Today we see the portraits of Razan, Samira, Wael and Nazim everywhere, many articles have been written about them and many human rights organizations have issued statements demanding their immediate release, of which Douma4 is the most prominent campaign. But is that all we can do?

1.-Freedom-for-douma4_medium

hoto: The Syrian People Know their Way collective

On November 27th, 2014,  Free Douma4  launched a second phase of their campaign on the occasion of awarding Razan, Samira, Wael and Nazem   the International Petra Kelly Prize . The second phase includes political statements and articles in several languages, graffiti campaigns around the world, videos, solidarity demonstrations, and other activities to show solidarity. Fifty-four organizations signed a joint statement on December 9th, 2014 reiterating the demand for an immediate release of the 4 activists.

The campaign is open for everyone, everywhere to show solidarity not only with the cause of the kidnapped 4 but with the struggle of Syrian people against tyrannies on all fronts.

I believe the cause of the Douma4 should be an international one, for the kidnapped four symbolize our mutli-layered struggle for freedom, justice and dignity. Our partners in this struggle are civil society actors around the world, libertarian social organizations, respectable intellectuals and all those who stand in solidarity with the struggle of the Syrian people", Yassin al Haj Saleh, the distinguished Syrian intellectual and political dissident, and Samira’s husband told NPA. 

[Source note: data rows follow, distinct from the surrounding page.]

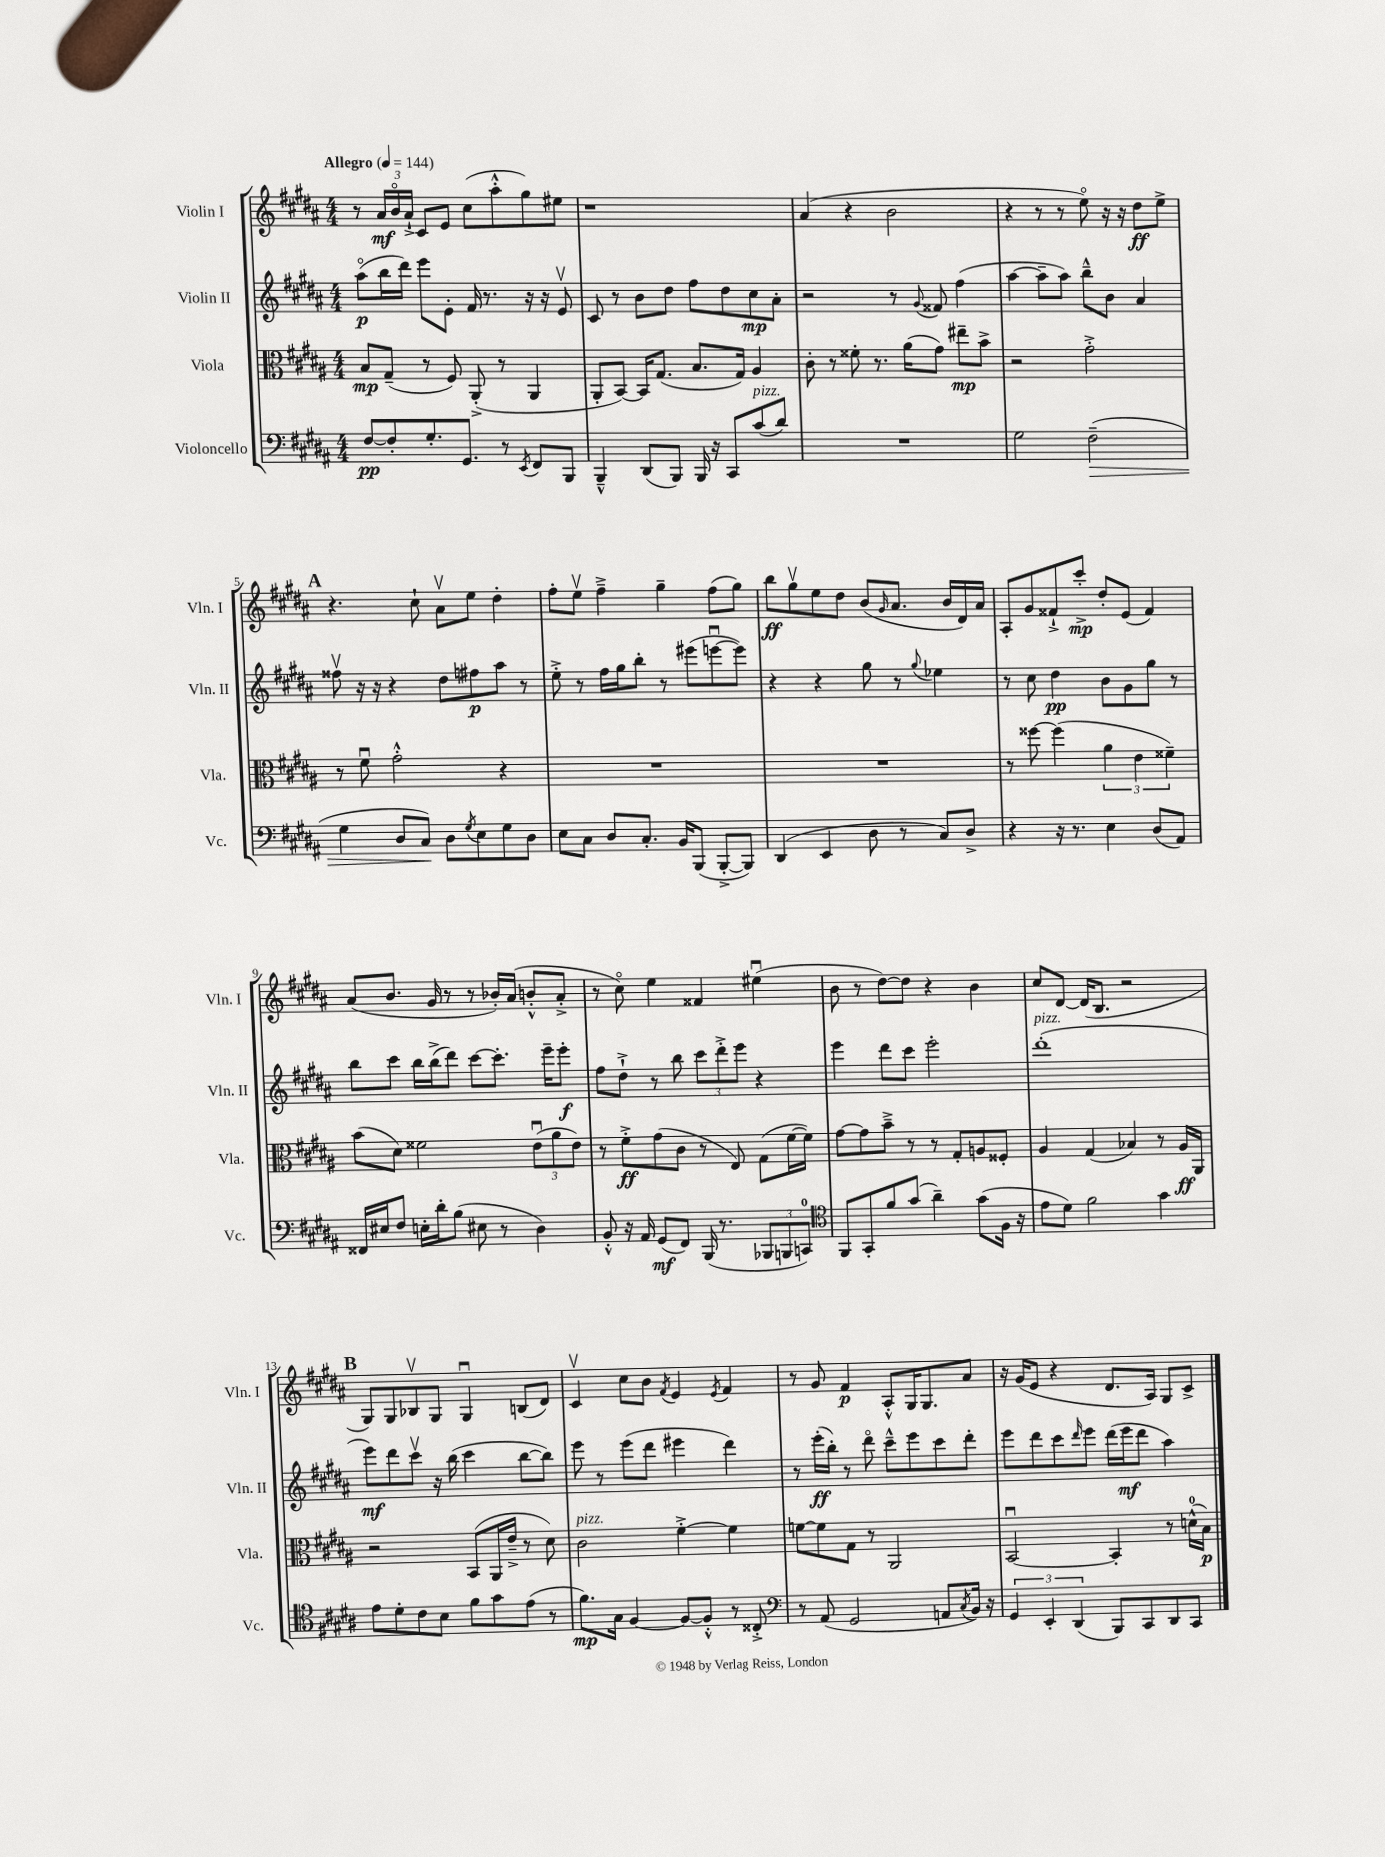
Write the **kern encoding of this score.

**kern	**kern	**kern	**kern
*staff4	*staff3	*staff2	*staff1
*clefF4	*clefC3	*clefG2	*clefG2
*k[f#c#g#d#a#]	*k[f#c#g#d#a#]	*k[f#c#g#d#a#]	*k[f#c#g#d#a#]
*M4/4	*M4/4	*M4/4	*M4/4
*MM144	*MM144	*MM144	*MM144
[8F#	8B	(8aa#o	8r
8F#']	(8G#~	16bb	24a#
.	.	.	24bo
.	.	16ddd#)	.
.	.	.	24a#`^
8.G#'	8r	8eee	8c#
.	8F#)	8e'	8e
8.GG#	.	.	.
.	(8AA#'^	16f#	(8cc#
.	.	8.r	.
8r	8r	.	8aa#'^^
8qEE	.	.	.
8FF#	4AA#	16r	8gg#)
.	.	16r	.
8BBB	.	8ev	8ee#
=	=	=	=
4BBB~^^	8AA#'	8c#	1r
.	[8BB)	8r	.
(8DD#	16BB]	8b	.
.	(8.G#	.	.
8BBB)	.	8dd#	.
16BBB	8.B	8ff#	.
16r	.	.	.
8CC#	.	8dd#	.
.	16G#)	.	.
(8c#	4A#	8cc#	.
8d#)	.	8a#'	.
=	=	=	=
1r	8c#'	2r	(4a#
.	8r	.	.
.	8f##'	.	4r
.	8.r	.	.
.	.	8r	2b
.	(16a#	.	.
.	.	8qqg#	.
.	8g#)	8f##	.
.	8ee#~	(4ff#	.
.	8b^	.	.
=	=	=	=
2G#	2r	[4aa#	4r
.	.	8aa#~]	8r
.	.	8aa#)	8r
(2F#~	2g#'^	8bb~^^	8eeo)
.	.	8b	16r
.	.	.	16r
.	.	4a#	8dd#
.	.	.	8ee^
=	=	=	=
4G#	8r	8ff##v	4.r
.	8f#u	16r	.
.	.	16r	.
8D#	2g#'^^	4r	.
8C#)	.	.	8cc#`
8D#	.	8dd#	8a#v
8qG#	.	.	.
8E	.	8ff#	8ee
8G#	4r	8aa#	4dd#'
8D#	.	8r	.
=	=	=	=
8E	1r	8ee'^	8ff#'
8C#	.	8r	8eev
8D#	.	16ff#	4ff#~^
.	.	16gg#	.
8.C#'	.	8bb'	.
.	.	8r	4gg#~
16BB	.	.	.
(8BBB	.	(8eee#	.
[8BBB'^	.	[8eeeu	(8ff#
8BBB])	.	8eee])	8gg#)
=	=	=	=
(4DD#	1r	4r	8bb
.	.	.	8gg#v
4EE	.	4r	8ee
.	.	.	8dd#
8D#	.	8gg#	(8b
.	.	.	16qqg#
8r	.	8r	8.a#
.	.	8qqgg#	.
8C#)	.	4ee-	.
.	.	.	16b
8D#^	.	.	16d#)
.	.	.	16a#
=	=	=	=
4r	8r	8r	8A#'
.	[8ff##	8cc#	8g#
16r	(4ff##]	4dd#	8f##`^
8.r	.	.	.
.	.	.	8ccc#'^
4E	6a#	8b	8dd#'
.	.	8g#	(8e
.	6e	.	.
(8D#	.	8gg#	4f##)
.	6f##~)	.	.
8AA#)	.	8r	.
=	=	=	=
16FF##	(8b	8bb	(8a#
16E#	.	.	.
8F#	8d#)	8ccc#	8.b
16E'	2f##	16bb	.
16d#'	.	(16bb^	16g#
(8B	.	8ddd#)	8r
8E#	.	[8ccc#	8r
8r	.	8.ccc#']	16b-')
.	.	.	(16a#
4D#)	(12eu	.	8b'^^
.	.	16eee~	.
.	12a#	.	.
.	.	8eee'	8a#'^
.	12e)	.	.
=	=	=	=
8BB'^^	8r	8ff#	8r
16r	8f#'^	8dd#`^	8cc#o)
16AA#	.	.	.
(8GG#	(8g#	8r	4ee
8FF#)	8c#	8bb	.
(16BBB	8r	12ccc#	4f##
8.r	.	.	.
.	.	12ddd#'^	.
.	8E)	.	.
.	.	12eee	.
12BBB-	(8G#	4r	(4ee#u
12BBB	.	.	.
.	[16f#	.	.
12CC)	.	.	.
.	16f#])	.	.
=	=	=	=
*clefC4	*	*	*
8FF#	[8g#	4eee	8b
8GG#'	8g#]	.	8r
8f#	8b~^	8ddd#	[8dd#)
(8g#	8r	8ccc#	8dd#]
4a#~)	8r	2eee'	4r
.	8G#'	.	.
(8g#	8A	.	4b
16F#	8F##'	.	.
16r	.	.	.
=	=	=	=
8e	4A#	(1ddd#'	8cc#
8d#)	.	.	[8d#
2f#	(4G#	.	(16d#]
.	.	.	8.B
.	4B-)	.	2r
4g#	8r	.	.
.	16A#	.	.
.	16AA#	.	.
=	=	=	=
8e	2r	8eee)	8G#)
8d#'	.	8ddd#	8G#
8c#	.	8ccc#v	8B-v
8B	.	16r	8G#
.	.	(16bb	.
8f#	(8BB	4ccc#	4G#u
8g#	16AA#	.	.
.	16e~^	.	.
(8e	8r	[8bb	(8B
8r	8d#)	8bb])	8d#)
=	=	=	=
8.f#)	2c#	8eee	4c#v
.	.	8r	.
16G#	.	.	.
[4F#	.	(8eee	8cc#
.	.	8ddd#	8b
.	.	.	8qf#
8F#_	[4f#'^	4eee#	4e
8F#'^^]	.	.	.
.	.	.	8qe
8r	4f#]	4ddd#)	4f#
8C##'^	.	.	.
=	=	=	=
*clefF4	*	*	*
8r	[8f	8r	8r
(8AA#	8f]	(16eee'	8g#
.	.	16bb')	.
2GG#	8G#	8r	4f#
.	8r	8ddd#o	.
.	2AA#	8ccc#~^^	8A#'^^
.	.	8eee	16G#
.	.	.	8.G#
8AA	.	8ccc#	.
8qC#	.	.	.
16BB)	.	8ddd#'	8a#
16r	.	.	.
=	=	=	=
6GG#	[2BBu	8eee	16r
.	.	.	(16g#
.	.	8ddd#	8e
6EE'	.	.	.
.	.	8ccc#	4r
(6DD#	.	.	.
.	.	16qqddd#	.
.	.	8eee	.
8BBB)	4BB']	(16ddd#	8.d#
.	.	16eee	.
8CC#	.	8ddd#	.
.	.	.	16A#)
8DD#	8r	4aa#)	8G#
8CC#	(16d^^	.	8c#^
.	16B)	.	.
==	==	==	==
*-	*-	*-	*-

On higher-level and directly influential actions, Al-Achi of the Douma4 campaign added that “More pressure should be applied by world powers on their Gulf allies to oblige the Army of Islam to open up its known and hidden prisons for investigation and to accept an independent investigation into the matter. Human Rights organizations should continue to lobby for their release and exercise maximum pressure to endure their safety and security”.